Fresh Off the Boat, Season 2, Episode 21: “Rent Day”
Original airdate May 3, 2016.
Microsynopsis: The spec house jointly owned by Jessica, Honey, and Grandma is finally ready for sale, but Jessica gets the idea that renting it will give them, over the long haul, a better return on their investment. When the tenants she carefully selects turn out to be deadbeats, she is forced to deal with them on her own, rather than admit to Grandma and Honey that she was wrong.
Eddie wants a new digital watch, but Louis doesn’t think he’s ready for it, so he entrusts his eldest son with his own Casio watch, which Eddie must take good care of for a week in order to prove he can handle the responsibility. When the watch goes missing, Eddie and Louis each secretly enlist the investigative services of Emery and Evan.

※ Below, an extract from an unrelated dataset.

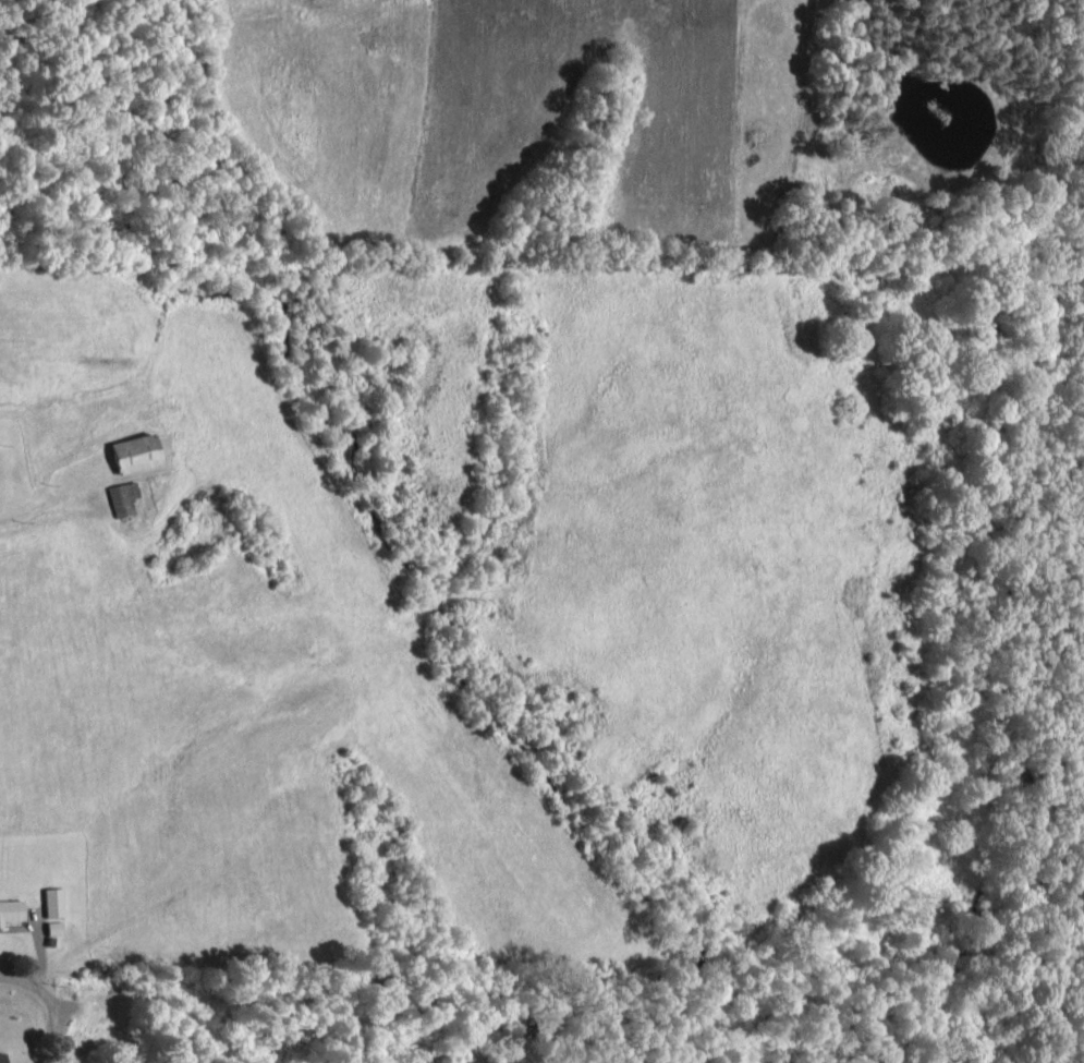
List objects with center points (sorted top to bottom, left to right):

Good: This is another episode where Jessica’s values work against her, setting her up to solve her own problems and then to confess her vunlerability to someone, in this case Honey. There are a few good laugh-aloud lines, among them Evan’s “Possible irony,” mumbled to himself as he scribbles in his notepad (it’s not nearly as funny taken out of context and without the actor’s delivery), and Jessica’s “I don’t want your warm, home-made butt eggs!”
Bad: I know there’s a good reason for the ubiquity of the liar’s plot in sitcoms. Lying is a universal experience, it creates automatic tension, it sets up dramatic irony, and it establishes the protagonist as her own antagonist. I call that fair territory for any show, but perhaps the conceit should be limited to once per season.
Every bit of the subplot is predictable. The actors do a great job with it, so it’s not a total waste, but it’s a strangely uninteresting strand of events rescued only by very funny performances by Forrest Wheeler and Ian Chen.
FOB moment: I don’t have one for this episode. Anyone got one to share?
Soundtrack flashback: “Sound of da Police” by KRS-One (1993).
Final grade, this episode: Fresh off the Boat has found its groove so well that even in coasting mode, which this episode mostly is, it’s funny, interesting, and not your everynight fare. B.